En verdad, si bien alguna o mucha gente me consideró un sectario, sin posible participación en la mesa común de la amistad y de la responsabilidad, no quiero justificarme, no creo que las acusaciones ni las justificaciones tengan cabida entre los deberes del poeta. Después de todo, ningún poeta administró la poesía, y si alguno de ellos se detuvo a acusar a sus semejantes, o si otro pensó que podría gastarse la vida defendiéndose de recriminaciones razonables o absurdas, mi convicción es que sólo la vanidad es capaz de desviarnos hasta tales extremos. Digo que los enemigos de la poesía no están entre quienes la profesan o resguardan, sino en la falta de concordancia del poeta. De ahí que ningún poeta tenga más enemigo esencial que su propia incapacidad para entenderse con los más ignorados y explotados de sus contemporáneos; y esto rige para todas las épocas y para todas las tierras.
El poeta no es un pequeño dios. No, no es un pequeño dios. No está signado por un destino cabalístico superior al de quienes ejercen otros menesteres y oficios. A menudo expresé que el mejor poeta es el hombre que nos entrega el pan de cada día: el panadero más próximo, que no se cree dios.

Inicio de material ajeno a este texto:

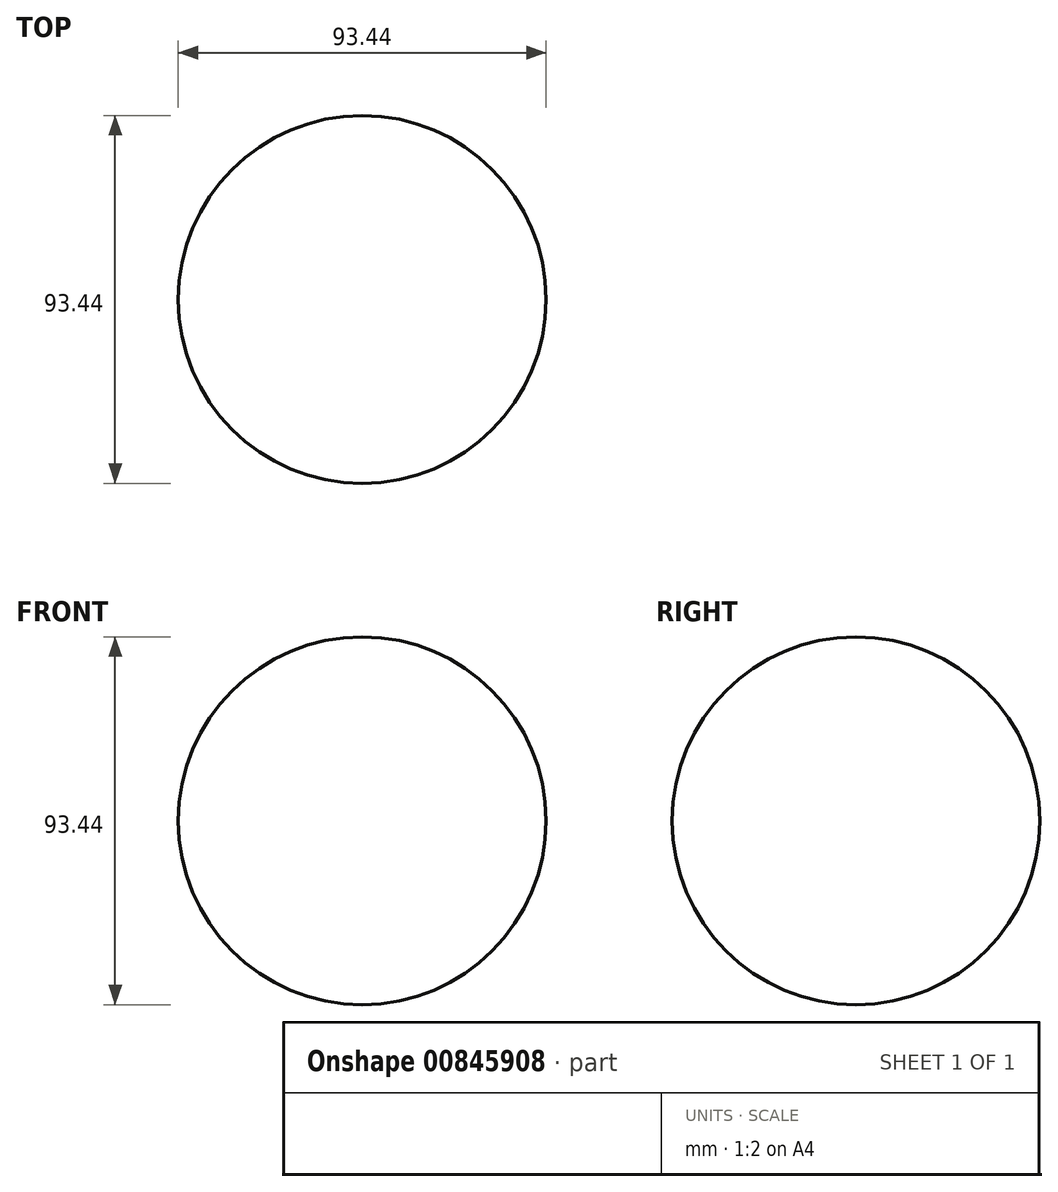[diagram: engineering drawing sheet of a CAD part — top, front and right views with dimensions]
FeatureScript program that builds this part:
annotation { "Feature Type Name" : "Feature", "Feature Type Description" : "" }
export const myFeature = defineFeature(function(context is Context, id is Id, definition is map)
    precondition{}
    {
        {
            var Q0;
            Q0=qCreatedBy(makeId("Front.planeOp"),FACE);
            var sketch = newSketch(context, id + "F0", { "sketchPlane" : qUnion([Q0])});
            skCircle(sketch, "E0", {"center": v(0, 0) * mm, "radius": 46.72 * mm});
            skLineSegment(sketch, "E1", {"start": v(0, 57.87) * mm, "end": v(0, -73.28) * mm});
            skSolve(sketch);
        }
        {
            var Q0;
            {var subQ0=sQuery(id+"F0.wireOp",EDGE,"E1");var subQ1=sQuery(id+"F0.wireOp",EDGE,"E0");var subQ2=makeQuery(id+"F0.imprint","INTERSECT",VERTEX,{"disambiguationData":[OD(0.0)],"derivedFrom":[subQ1,subQ0]});Q0=makeQuery(id+"F0.imprint","IMPRINT",FACE,{"disambiguationData":[TD([[makeQuery(id+"F0.imprint","IMPRINT",EDGE,{"disambiguationData":[TD([[subQ2,-1.0]])],"derivedFrom":subQ1}),1.0]])]});}
            var Q1;
            Q1=sQuery(id+"F0.wireOp",EDGE,"E1");
            revolve(context, id + "F1", {"surfaceOperationType" : NewSurfaceOperationType.NEW, "entities" : qUnion([Q0]), "axis" : qUnion([Q1]), "revolveType" : RevolveType.FULL});
        }
    });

Él cumple su majestuosa y humilde faena de amasar, meter al horno, dorar y entregar el pan de cada día, con una obligación comunitaria. Y si el poeta llega a alcanzar esa sencilla conciencia, podrá también la sencilla conciencia convertirse en parte de una colosal artesanía, de una construcción simple o complicada, que es la construcción de la sociedad, la transformación de las condiciones que rodean al hombre, la entrega de la mercadería: pan, verdad, vino, sueños. Si el poeta se incorpora a esa nunca gastada lucha por consignar cada uno en manos de los otros su ración de compromiso, su dedicación y su ternura al trabajo común de cada día y de todos los hombres, el poeta tomará parte en el sudor, en el pan, en el vino, en el sueño de la humanidad entera. Sólo por ese camino inalienable de ser hombres comunes llegaremos a restituirle a la poesía el anchuroso espacio que le van recortando en cada época, que le vamos recortando en cada época nosotros mismos.
Los errores que me llevaron a una relativa verdad, y las verdades que repetidas veces me condujeron al error, unos y otras no me permitieron -ni yo lo pretendí nunca- orientar, dirigir, enseñar lo que se llama el proceso creador, los vericuetos de la literatura. Pero sí me di cuenta de una cosa: de que nosotros mismos vamos creando los fantasmas de nuestra propia mitificacion. De la argamasa de lo que hacemos, o queremos hacer, surgen más tarde los impedimentos de nuestro propio y futuro desarrollo. Nos vemos indefectiblemente conducidos a la realidad y al realismo, es decir, a tomar una conciencia directa de lo que nos rodea y de los caminos de la transformación, y luego comprendemos, cuando parece tarde, que hemos construido una limitación tan exagerada que matamos lo vivo en vez de conducir la vida a desenvolverse y florecer. Nos imponemos un realismo que posteriormente nos resulta más pesado que el ladrillo de las construcciones, sin que por ello hayamos erigido el edificio que contemplábamos como parte integral de nuestro deber. Y en sentido contrario, si alcanzamos a crear el fetiche de lo incomprensible (o de lo comprensible para unos pocos), el fetiche de lo selecto y de lo secreto, si suprimimos la realidad y sus degeneraciones realistas, nos veremos de pronto rodeados de un terreno imposible, de un tembladeral de hojas, de barro, de libros, en que se hunden nuestros pies y nos ahoga una incomunicación opresiva.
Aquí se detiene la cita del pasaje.